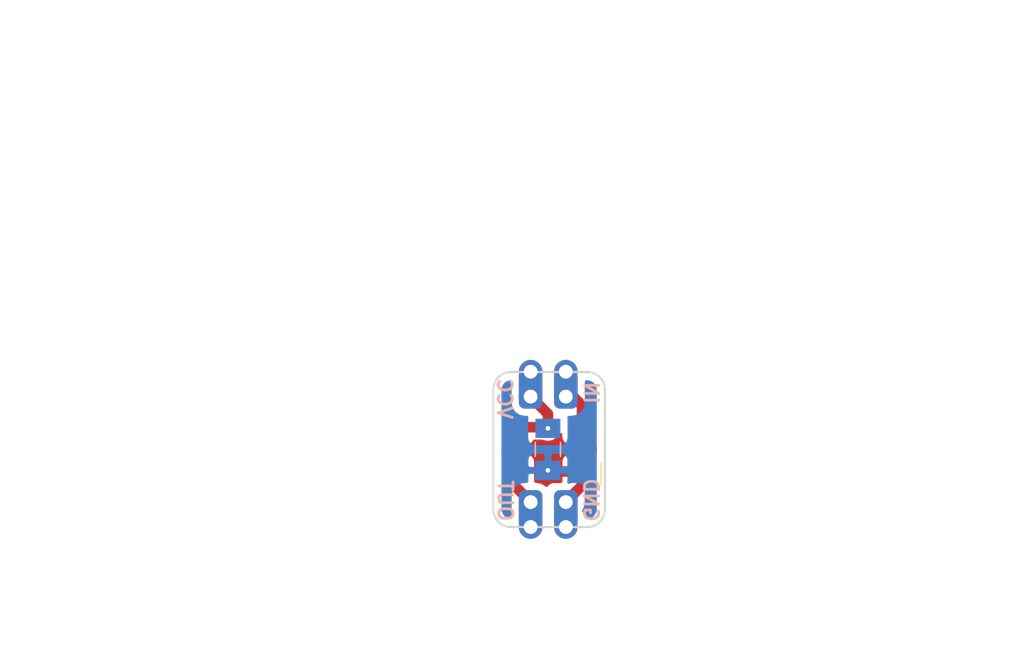
<source format=kicad_pcb>
(kicad_pcb (version 20171130) (host pcbnew 5.0.2-bee76a0~70~ubuntu16.04.1)

  (general
    (thickness 1.6)
    (drawings 29)
    (tracks 18)
    (zones 0)
    (modules 4)
    (nets 5)
  )

  (page USLetter)
  (title_block
    (title "Project Title")
  )

  (layers
    (0 F.Cu signal)
    (31 B.Cu signal)
    (34 B.Paste user)
    (35 F.Paste user)
    (36 B.SilkS user)
    (37 F.SilkS user)
    (38 B.Mask user)
    (39 F.Mask user)
    (44 Edge.Cuts user)
    (46 B.CrtYd user)
    (47 F.CrtYd user)
    (48 B.Fab user)
    (49 F.Fab user)
  )

  (setup
    (last_trace_width 0.254)
    (user_trace_width 0.1524)
    (user_trace_width 0.254)
    (user_trace_width 0.3302)
    (user_trace_width 0.508)
    (user_trace_width 0.762)
    (user_trace_width 1.27)
    (trace_clearance 0.254)
    (zone_clearance 0.508)
    (zone_45_only no)
    (trace_min 0.1524)
    (segment_width 0.1524)
    (edge_width 0.1524)
    (via_size 0.6858)
    (via_drill 0.3302)
    (via_min_size 0.6858)
    (via_min_drill 0.3302)
    (user_via 0.6858 0.3302)
    (user_via 0.762 0.4064)
    (user_via 0.8636 0.508)
    (uvia_size 0.6858)
    (uvia_drill 0.3302)
    (uvias_allowed no)
    (uvia_min_size 0)
    (uvia_min_drill 0)
    (pcb_text_width 0.1524)
    (pcb_text_size 1.016 1.016)
    (mod_edge_width 0.1524)
    (mod_text_size 1.016 1.016)
    (mod_text_width 0.1524)
    (pad_size 1.524 1.524)
    (pad_drill 0.762)
    (pad_to_mask_clearance 0.0762)
    (solder_mask_min_width 0.1016)
    (pad_to_paste_clearance -0.0762)
    (aux_axis_origin 0 0)
    (visible_elements FFFFDF7D)
    (pcbplotparams
      (layerselection 0x00030_7ffffffe)
      (usegerberextensions true)
      (usegerberattributes false)
      (usegerberadvancedattributes false)
      (creategerberjobfile false)
      (excludeedgelayer true)
      (linewidth 0.100000)
      (plotframeref false)
      (viasonmask false)
      (mode 1)
      (useauxorigin false)
      (hpglpennumber 1)
      (hpglpenspeed 20)
      (hpglpendiameter 15.000000)
      (psnegative false)
      (psa4output false)
      (plotreference true)
      (plotvalue false)
      (plotinvisibletext false)
      (padsonsilk false)
      (subtractmaskfromsilk false)
      (outputformat 3)
      (mirror false)
      (drillshape 0)
      (scaleselection 1)
      (outputdirectory "/home/greynaga/Documentos/GitHub/Varios/ws2812b_reverse/01/dxf/"))
  )

  (net 0 "")
  (net 1 VCC)
  (net 2 "Net-(J1-Pad2)")
  (net 3 GND)
  (net 4 "Net-(J2-Pad1)")

  (net_class Default "This is the default net class."
    (clearance 0.254)
    (trace_width 0.254)
    (via_dia 0.6858)
    (via_drill 0.3302)
    (uvia_dia 0.6858)
    (uvia_drill 0.3302)
    (add_net GND)
    (add_net "Net-(J1-Pad2)")
    (add_net "Net-(J2-Pad1)")
    (add_net VCC)
  )

  (module neo-reverse:LED-RGB-5050-SMD (layer F.Cu) (tedit 5C112960) (tstamp 5C10EB18)
    (at 144.145 107.315)
    (path /5C1015C7)
    (fp_text reference LED1 (at 0.025 0) (layer F.Fab)
      (effects (font (size 1 1) (thickness 0.15)))
    )
    (fp_text value LED-RGB-WS2812B-4SMD (at -0.0508 4.4704) (layer F.Fab) hide
      (effects (font (size 1 1) (thickness 0.15)))
    )
    (fp_text user %R (at -0.0254 -4.191) (layer F.Fab) hide
      (effects (font (size 1 1) (thickness 0.15)))
    )
    (fp_line (start 3.81 -2.921) (end -3.81 -2.921) (layer F.Fab) (width 0.05))
    (fp_line (start -3.81 -2.921) (end -3.81 3.048) (layer F.Fab) (width 0.05))
    (fp_line (start -3.81 3.048) (end 2.413 3.048) (layer F.Fab) (width 0.05))
    (fp_line (start 3.81 1.143) (end 3.81 -2.921) (layer F.Fab) (width 0.05))
    (fp_line (start 3.81 1.0146) (end 3.81 2.5146) (layer F.SilkS) (width 0.15))
    (fp_circle (center 2.45 1.65) (end 2.5 1.8) (layer F.Fab) (width 0.05))
    (fp_line (start 2.413 3.048) (end 3.81 1.143) (layer F.Fab) (width 0.0464))
    (pad 4 smd rect (at -2.4384 1.6) (size 1.8 1.4) (layers F.Cu F.Paste F.Mask)
      (net 4 "Net-(J2-Pad1)"))
    (pad 3 smd rect (at -2.4384 -1.6) (size 1.8 1.4) (layers F.Cu F.Paste F.Mask)
      (net 1 VCC))
    (pad 2 smd rect (at 2.4384 -1.6) (size 1.8 1.4) (layers F.Cu F.Paste F.Mask)
      (net 2 "Net-(J1-Pad2)"))
    (pad 1 smd rect (at 2.4384 1.6) (size 1.8 1.4) (layers F.Cu F.Paste F.Mask)
      (net 3 GND))
    (model ${KISYS3DMOD}/LEDs.3dshapes/WS2812B.wrl
      (at (xyz 0 0 0))
      (scale (xyz 0.3937 0.3937 0.3937))
      (rotate (xyz 0 0 90))
    )
  )

  (module Capacitor_SMD:C_1206_3216Metric_Pad1.39x1.80mm_HandSolder (layer B.Cu) (tedit 5C1D4791) (tstamp 5C10FB4B)
    (at 144.1196 107.315 270)
    (descr "Capacitor SMD 1206 (3216 Metric), square (rectangular) end terminal, IPC_7351 nominal with elongated pad for handsoldering. (Body size source: http://www.tortai-tech.com/upload/download/2011102023233369053.pdf), generated with kicad-footprint-generator")
    (tags "capacitor handsolder")
    (path /5C10CDA9)
    (attr smd)
    (fp_text reference C1 (at 0.0762 -1.905 90) (layer B.SilkS) hide
      (effects (font (size 1 1) (thickness 0.15)) (justify mirror))
    )
    (fp_text value 0.1uF (at 0 -1.85 270) (layer B.Fab)
      (effects (font (size 1 1) (thickness 0.15)) (justify mirror))
    )
    (fp_line (start -1.6 -0.8) (end -1.6 0.8) (layer B.Fab) (width 0.1))
    (fp_line (start -1.6 0.8) (end 1.6 0.8) (layer B.Fab) (width 0.1))
    (fp_line (start 1.6 0.8) (end 1.6 -0.8) (layer B.Fab) (width 0.1))
    (fp_line (start 1.6 -0.8) (end -1.6 -0.8) (layer B.Fab) (width 0.1))
    (fp_line (start -0.5 0.91) (end 0.5 0.91) (layer B.SilkS) (width 0.12))
    (fp_line (start -0.5 -0.91) (end 0.5 -0.91) (layer B.SilkS) (width 0.12))
    (fp_line (start -2.46 -1.15) (end -2.46 1.15) (layer B.CrtYd) (width 0.05))
    (fp_line (start -2.46 1.15) (end 2.46 1.15) (layer B.CrtYd) (width 0.05))
    (fp_line (start 2.46 1.15) (end 2.46 -1.15) (layer B.CrtYd) (width 0.05))
    (fp_line (start 2.46 -1.15) (end -2.46 -1.15) (layer B.CrtYd) (width 0.05))
    (fp_text user %R (at 0 0 270) (layer B.Fab)
      (effects (font (size 0.8 0.8) (thickness 0.12)) (justify mirror))
    )
    (pad 1 smd rect (at -1.5175 0 270) (size 1.395 1.8) (layers B.Cu B.Paste B.Mask)
      (net 1 VCC))
    (pad 2 smd rect (at 1.5175 0 270) (size 1.395 1.8) (layers B.Cu B.Paste B.Mask)
      (net 3 GND))
    (model ${KISYS3DMOD}/Capacitor_SMD.3dshapes/C_1206_3216Metric.wrl
      (at (xyz 0 0 0))
      (scale (xyz 1 1 1))
      (rotate (xyz 0 0 0))
    )
  )

  (module neo-reverse:Pin_half-02x02_P2.54mm (layer F.Cu) (tedit 5C2E21E2) (tstamp 5C4C5289)
    (at 142.875 103.505 90)
    (descr "Through hole straight pin header, 1x02, 2.54mm pitch, single row")
    (tags "Through hole pin header THT 1x02 2.54mm single row")
    (path /5C103029)
    (fp_text reference J1 (at 0 -2.33 90) (layer F.Fab)
      (effects (font (size 1 1) (thickness 0.15)))
    )
    (fp_text value CONN_01X02 (at 0 5.6896 90) (layer F.Fab)
      (effects (font (size 1 1) (thickness 0.15)))
    )
    (fp_line (start -1.1176 -1.8) (end -1.1176 4.35) (layer F.CrtYd) (width 0.05))
    (fp_line (start -1.1176 4.35) (end 2.8194 4.35) (layer F.CrtYd) (width 0.05))
    (fp_line (start 2.8194 4.35) (end 2.8194 -1.8) (layer F.CrtYd) (width 0.05))
    (fp_line (start 2.8194 -1.8) (end -1.1176 -1.8) (layer F.CrtYd) (width 0.05))
    (fp_text user %R (at 0 1.27 180) (layer F.Fab)
      (effects (font (size 1 1) (thickness 0.15)))
    )
    (pad 1 thru_hole oval (at 0 0 90) (size 1.7 1.7) (drill 1) (layers *.Cu *.Mask)
      (net 1 VCC))
    (pad 2 thru_hole oval (at 0 2.54 90) (size 1.7 1.7) (drill 1) (layers *.Cu *.Mask)
      (net 2 "Net-(J1-Pad2)"))
    (pad 1 thru_hole oval (at 1.8 0 90) (size 1.7 1.7) (drill 1) (layers *.Cu *.Mask)
      (net 1 VCC))
    (pad 2 thru_hole oval (at 1.8 2.54 90) (size 1.7 1.7) (drill 1) (layers *.Cu *.Mask)
      (net 2 "Net-(J1-Pad2)"))
    (pad 1 smd roundrect (at 0.5334 0 90) (size 2.8 1.7) (layers F.Cu F.Mask) (roundrect_rratio 0.25)
      (net 1 VCC))
    (pad 1 smd roundrect (at 0.5334 0 90) (size 2.8 1.7) (layers B.Cu B.Mask) (roundrect_rratio 0.25)
      (net 1 VCC))
    (pad 2 smd roundrect (at 0.5334 2.54 90) (size 2.8 1.7) (layers F.Cu F.Mask) (roundrect_rratio 0.25)
      (net 2 "Net-(J1-Pad2)"))
    (pad 2 smd roundrect (at 0.5334 2.54 90) (size 2.8 1.7) (layers B.Cu B.Mask) (roundrect_rratio 0.25)
      (net 2 "Net-(J1-Pad2)"))
  )

  (module neo-reverse:Pin_half-02x02_P2.54mm (layer B.Cu) (tedit 5C2E220B) (tstamp 5C4C529A)
    (at 142.875 111.125 270)
    (descr "Through hole straight pin header, 1x02, 2.54mm pitch, single row")
    (tags "Through hole pin header THT 1x02 2.54mm single row")
    (path /5C106126)
    (fp_text reference J2 (at 0 2.33 270) (layer B.Fab)
      (effects (font (size 1 1) (thickness 0.15)) (justify mirror))
    )
    (fp_text value CONN_01X02 (at 0 -5.6896 270) (layer B.Fab)
      (effects (font (size 1 1) (thickness 0.15)) (justify mirror))
    )
    (fp_text user %R (at 0 -1.27 180) (layer B.Fab)
      (effects (font (size 1 1) (thickness 0.15)) (justify mirror))
    )
    (fp_line (start 2.8194 1.8) (end -1.1176 1.8) (layer B.CrtYd) (width 0.05))
    (fp_line (start 2.8194 -4.35) (end 2.8194 1.8) (layer B.CrtYd) (width 0.05))
    (fp_line (start -1.1176 -4.35) (end 2.8194 -4.35) (layer B.CrtYd) (width 0.05))
    (fp_line (start -1.1176 1.8) (end -1.1176 -4.35) (layer B.CrtYd) (width 0.05))
    (pad 2 smd roundrect (at 0.5334 -2.54 270) (size 2.8 1.7) (layers F.Cu F.Mask) (roundrect_rratio 0.25)
      (net 3 GND))
    (pad 2 smd roundrect (at 0.5334 -2.54 270) (size 2.8 1.7) (layers B.Cu B.Mask) (roundrect_rratio 0.25)
      (net 3 GND))
    (pad 1 smd roundrect (at 0.5334 0 270) (size 2.8 1.7) (layers F.Cu F.Mask) (roundrect_rratio 0.25)
      (net 4 "Net-(J2-Pad1)"))
    (pad 1 smd roundrect (at 0.5334 0 270) (size 2.8 1.7) (layers B.Cu B.Mask) (roundrect_rratio 0.25)
      (net 4 "Net-(J2-Pad1)"))
    (pad 2 thru_hole oval (at 1.8 -2.54 270) (size 1.7 1.7) (drill 1) (layers *.Cu *.Mask)
      (net 3 GND))
    (pad 1 thru_hole oval (at 1.8 0 270) (size 1.7 1.7) (drill 1) (layers *.Cu *.Mask)
      (net 4 "Net-(J2-Pad1)"))
    (pad 2 thru_hole oval (at 0 -2.54 270) (size 1.7 1.7) (drill 1) (layers *.Cu *.Mask)
      (net 3 GND))
    (pad 1 thru_hole oval (at 0 0 270) (size 1.7 1.7) (drill 1) (layers *.Cu *.Mask)
      (net 4 "Net-(J2-Pad1)"))
  )

  (gr_text VCC (at 140.9954 103.6574 270) (layer B.SilkS) (tstamp 5C1035EC)
    (effects (font (size 1.016 1.016) (thickness 0.2)) (justify mirror))
  )
  (gr_text IN (at 147.2438 103.2256 270) (layer B.SilkS) (tstamp 5C1035DE)
    (effects (font (size 1.016 1.016) (thickness 0.2)) (justify mirror))
  )
  (gr_text OUT (at 141.0462 111.0234 270) (layer B.SilkS) (tstamp 5C1035D2)
    (effects (font (size 1.016 1.016) (thickness 0.2)) (justify mirror))
  )
  (gr_text GND (at 147.2184 110.9726 270) (layer B.SilkS)
    (effects (font (size 1.016 1.016) (thickness 0.2)) (justify mirror))
  )
  (gr_arc (start 146.9644 111.6584) (end 146.9644 112.9284) (angle -90) (layer Edge.Cuts) (width 0.1524) (tstamp 5C10FBF7))
  (gr_arc (start 141.4526 111.6584) (end 140.1826 111.6584) (angle -90) (layer Edge.Cuts) (width 0.1524) (tstamp 5C10FBF4))
  (gr_arc (start 141.4526 102.997) (end 141.4526 101.727) (angle -90) (layer Edge.Cuts) (width 0.1524) (tstamp 5C10FBF0))
  (gr_arc (start 146.9644 102.997) (end 148.2344 102.997) (angle -90) (layer Edge.Cuts) (width 0.1524))
  (gr_line (start 148.2344 111.6584) (end 148.2344 102.997) (layer Edge.Cuts) (width 0.1524) (tstamp 5C10EB38))
  (gr_line (start 141.4526 112.9284) (end 146.9644 112.9284) (layer Edge.Cuts) (width 0.1524))
  (gr_line (start 140.1826 102.997) (end 140.1826 111.6584) (layer Edge.Cuts) (width 0.1524))
  (gr_line (start 146.9644 101.727) (end 141.4526 101.727) (layer Edge.Cuts) (width 0.1524))
  (gr_circle (center 117.348 76.962) (end 118.618 76.962) (layer Dwgs.User) (width 0.15))
  (gr_line (start 114.427 78.994) (end 114.427 74.93) (angle 90) (layer Dwgs.User) (width 0.15))
  (gr_line (start 120.269 78.994) (end 114.427 78.994) (angle 90) (layer Dwgs.User) (width 0.15))
  (gr_line (start 120.269 74.93) (end 120.269 78.994) (angle 90) (layer Dwgs.User) (width 0.15))
  (gr_line (start 114.427 74.93) (end 120.269 74.93) (angle 90) (layer Dwgs.User) (width 0.15))
  (gr_line (start 120.523 93.98) (end 104.648 93.98) (angle 90) (layer Dwgs.User) (width 0.15))
  (gr_line (start 173.355 102.235) (end 173.355 94.615) (angle 90) (layer Dwgs.User) (width 0.15))
  (gr_line (start 178.435 102.235) (end 173.355 102.235) (angle 90) (layer Dwgs.User) (width 0.15))
  (gr_line (start 178.435 94.615) (end 178.435 102.235) (angle 90) (layer Dwgs.User) (width 0.15))
  (gr_line (start 173.355 94.615) (end 178.435 94.615) (angle 90) (layer Dwgs.User) (width 0.15))
  (gr_line (start 109.093 123.19) (end 109.093 114.3) (angle 90) (layer Dwgs.User) (width 0.15))
  (gr_line (start 122.428 123.19) (end 109.093 123.19) (angle 90) (layer Dwgs.User) (width 0.15))
  (gr_line (start 122.428 114.3) (end 122.428 123.19) (angle 90) (layer Dwgs.User) (width 0.15))
  (gr_line (start 109.093 114.3) (end 122.428 114.3) (angle 90) (layer Dwgs.User) (width 0.15))
  (gr_line (start 104.648 93.98) (end 104.648 82.55) (angle 90) (layer Dwgs.User) (width 0.15))
  (gr_line (start 120.523 82.55) (end 120.523 93.98) (angle 90) (layer Dwgs.User) (width 0.15))
  (gr_line (start 104.648 82.55) (end 120.523 82.55) (angle 90) (layer Dwgs.User) (width 0.15))

  (segment (start 141.8082 105.6134) (end 141.7066 105.715) (width 0.762) (layer F.Cu) (net 1))
  (segment (start 144.0371 105.715) (end 144.1196 105.7975) (width 0.762) (layer F.Cu) (net 1))
  (via (at 144.1196 105.7975) (size 0.6858) (drill 0.3302) (layers F.Cu B.Cu) (net 1))
  (segment (start 141.7066 105.715) (end 144.0371 105.715) (width 0.762) (layer F.Cu) (net 1))
  (segment (start 144.1196 104.7496) (end 144.1196 105.7975) (width 0.762) (layer F.Cu) (net 1))
  (segment (start 142.875 103.505) (end 144.1196 104.7496) (width 0.762) (layer F.Cu) (net 1))
  (segment (start 146.33571 103.89231) (end 145.415 102.9716) (width 0.762) (layer F.Cu) (net 2))
  (segment (start 146.5834 104.14) (end 146.33571 103.89231) (width 0.762) (layer F.Cu) (net 2))
  (segment (start 146.5834 105.715) (end 146.5834 104.14) (width 0.762) (layer F.Cu) (net 2))
  (segment (start 146.5834 108.915) (end 146.5834 108.915) (width 0.762) (layer F.Cu) (net 3))
  (segment (start 146.5834 109.9346) (end 145.415 111.103) (width 0.762) (layer F.Cu) (net 3))
  (segment (start 146.5834 108.915) (end 146.5834 109.9346) (width 0.762) (layer F.Cu) (net 3))
  (segment (start 144.2021 108.915) (end 144.1196 108.8325) (width 0.762) (layer F.Cu) (net 3))
  (via (at 144.1196 108.8325) (size 0.6858) (drill 0.3302) (layers F.Cu B.Cu) (net 3))
  (segment (start 146.5834 108.915) (end 144.2021 108.915) (width 0.762) (layer F.Cu) (net 3))
  (segment (start 141.8082 108.8134) (end 141.7066 108.915) (width 0.762) (layer F.Cu) (net 4))
  (segment (start 141.7066 109.9346) (end 142.875 111.103) (width 0.762) (layer F.Cu) (net 4))
  (segment (start 141.7066 108.915) (end 141.7066 109.9346) (width 0.762) (layer F.Cu) (net 4))

  (zone (net 3) (net_name GND) (layer F.Cu) (tstamp 0) (hatch edge 0.508)
    (connect_pads (clearance 0.508))
    (min_thickness 0.254)
    (fill yes (arc_segments 16) (thermal_gap 0.508) (thermal_bridge_width 0.508))
    (polygon
      (pts
        (xy 139.065 100.33) (xy 149.225 100.33) (xy 149.225 114.3) (xy 139.065 114.3)
      )
    )
    (filled_polygon
      (pts
        (xy 145.03596 106.415) (xy 145.085243 106.662765) (xy 145.225591 106.872809) (xy 145.435635 107.013157) (xy 145.6834 107.06244)
        (xy 147.4834 107.06244) (xy 147.523201 107.054523) (xy 147.5232 107.58) (xy 146.86915 107.58) (xy 146.7104 107.73875)
        (xy 146.7104 108.788) (xy 146.7304 108.788) (xy 146.7304 109.042) (xy 146.7104 109.042) (xy 146.7104 109.062)
        (xy 146.4564 109.062) (xy 146.4564 109.042) (xy 145.20715 109.042) (xy 145.0484 109.20075) (xy 145.0484 109.6234)
        (xy 144.43869 109.6234) (xy 144.205301 109.720073) (xy 144.026673 109.898702) (xy 144.024981 109.902787) (xy 143.710405 109.692595)
        (xy 143.3 109.61096) (xy 143.25404 109.61096) (xy 143.25404 108.215) (xy 143.228916 108.08869) (xy 145.0484 108.08869)
        (xy 145.0484 108.62925) (xy 145.20715 108.788) (xy 146.4564 108.788) (xy 146.4564 107.73875) (xy 146.29765 107.58)
        (xy 145.557091 107.58) (xy 145.323702 107.676673) (xy 145.145073 107.855301) (xy 145.0484 108.08869) (xy 143.228916 108.08869)
        (xy 143.204757 107.967235) (xy 143.064409 107.757191) (xy 142.854365 107.616843) (xy 142.6066 107.56756) (xy 140.8938 107.56756)
        (xy 140.8938 107.06244) (xy 142.6066 107.06244) (xy 142.854365 107.013157) (xy 143.064409 106.872809) (xy 143.159163 106.731)
        (xy 143.687931 106.731) (xy 143.723178 106.754551) (xy 144.1196 106.833404) (xy 144.516023 106.754551) (xy 144.852095 106.529995)
        (xy 145.03596 106.254821)
      )
    )
  )
  (zone (net 3) (net_name GND) (layer B.Cu) (tstamp 0) (hatch edge 0.508)
    (connect_pads (clearance 0.508))
    (min_thickness 0.254)
    (fill yes (arc_segments 16) (thermal_gap 0.508) (thermal_bridge_width 0.508))
    (polygon
      (pts
        (xy 139.065 100.33) (xy 149.225 100.33) (xy 149.225 114.3) (xy 139.065 114.3)
      )
    )
    (filled_polygon
      (pts
        (xy 147.151769 102.482209) (xy 147.316535 102.577338) (xy 147.438834 102.723088) (xy 147.514772 102.931726) (xy 147.523201 103.028065)
        (xy 147.5232 111.59618) (xy 147.479191 111.845767) (xy 147.384062 112.010536) (xy 147.238313 112.132834) (xy 147.029675 112.208772)
        (xy 146.933345 112.2172) (xy 146.9 112.2172) (xy 146.9 111.94415) (xy 146.74125 111.7854) (xy 146.713951 111.7854)
        (xy 146.856486 111.481892) (xy 146.833862 111.438788) (xy 146.9 111.37265) (xy 146.9 110.132091) (xy 146.803327 109.898702)
        (xy 146.624699 109.720073) (xy 146.39131 109.6234) (xy 145.70075 109.6234) (xy 145.645237 109.678913) (xy 145.6546 109.656309)
        (xy 145.6546 109.11825) (xy 145.49585 108.9595) (xy 144.2466 108.9595) (xy 144.2466 108.9795) (xy 143.9926 108.9795)
        (xy 143.9926 108.9595) (xy 142.74335 108.9595) (xy 142.5846 109.11825) (xy 142.5846 109.61096) (xy 142.45 109.61096)
        (xy 142.039595 109.692595) (xy 141.69167 109.92507) (xy 141.459195 110.272995) (xy 141.37756 110.6834) (xy 141.37756 111.041284)
        (xy 141.360908 111.125) (xy 141.37756 111.208716) (xy 141.37756 112.192998) (xy 141.265233 112.173191) (xy 141.100464 112.078062)
        (xy 140.978166 111.932313) (xy 140.902228 111.723675) (xy 140.8938 111.627345) (xy 140.8938 108.008691) (xy 142.5846 108.008691)
        (xy 142.5846 108.54675) (xy 142.74335 108.7055) (xy 143.9926 108.7055) (xy 143.9926 107.65875) (xy 144.2466 107.65875)
        (xy 144.2466 108.7055) (xy 145.49585 108.7055) (xy 145.6546 108.54675) (xy 145.6546 108.008691) (xy 145.557927 107.775302)
        (xy 145.379299 107.596673) (xy 145.14591 107.5) (xy 144.40535 107.5) (xy 144.2466 107.65875) (xy 143.9926 107.65875)
        (xy 143.83385 107.5) (xy 143.09329 107.5) (xy 142.859901 107.596673) (xy 142.681273 107.775302) (xy 142.5846 108.008691)
        (xy 140.8938 108.008691) (xy 140.8938 103.059219) (xy 140.937809 102.809631) (xy 141.032938 102.644865) (xy 141.178688 102.522566)
        (xy 141.37756 102.450182) (xy 141.37756 103.421284) (xy 141.360908 103.505) (xy 141.37756 103.588716) (xy 141.37756 103.9466)
        (xy 141.459195 104.357005) (xy 141.69167 104.70493) (xy 142.039595 104.937405) (xy 142.45 105.01904) (xy 142.588264 105.01904)
        (xy 142.57216 105.1) (xy 142.57216 106.495) (xy 142.621443 106.742765) (xy 142.761791 106.952809) (xy 142.971835 107.093157)
        (xy 143.2196 107.14244) (xy 145.0196 107.14244) (xy 145.267365 107.093157) (xy 145.477409 106.952809) (xy 145.617757 106.742765)
        (xy 145.66704 106.495) (xy 145.66704 105.1) (xy 145.650936 105.01904) (xy 145.84 105.01904) (xy 146.250405 104.937405)
        (xy 146.59833 104.70493) (xy 146.830805 104.357005) (xy 146.91244 103.9466) (xy 146.91244 103.588716) (xy 146.929092 103.505)
        (xy 146.91244 103.421284) (xy 146.91244 102.440009)
      )
    )
  )
)

</source>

══════════════════════════════

- **PROBLEM STATEMENT**
As listed above, the lines from the line with "(rotate (xyz 0 0 90))" to the line with "SMD 1206 (3216" are to be echoed exactly, with both ends included and nothing added.

- **EXERCISE SOLUTION**
      (rotate (xyz 0 0 90))
    )
  )

  (module Capacitor_SMD:C_1206_3216Metric_Pad1.39x1.80mm_HandSolder (layer B.Cu) (tedit 5C1D4791) (tstamp 5C10FB4B)
    (at 144.1196 107.315 270)
    (descr "Capacitor SMD 1206 (3216 Metric), square (rectangular) end terminal, IPC_7351 nominal with elongated pad for handsoldering. (Body size source: http://www.tortai-tech.com/upload/download/2011102023233369053.pdf), generated with kicad-footprint-generator")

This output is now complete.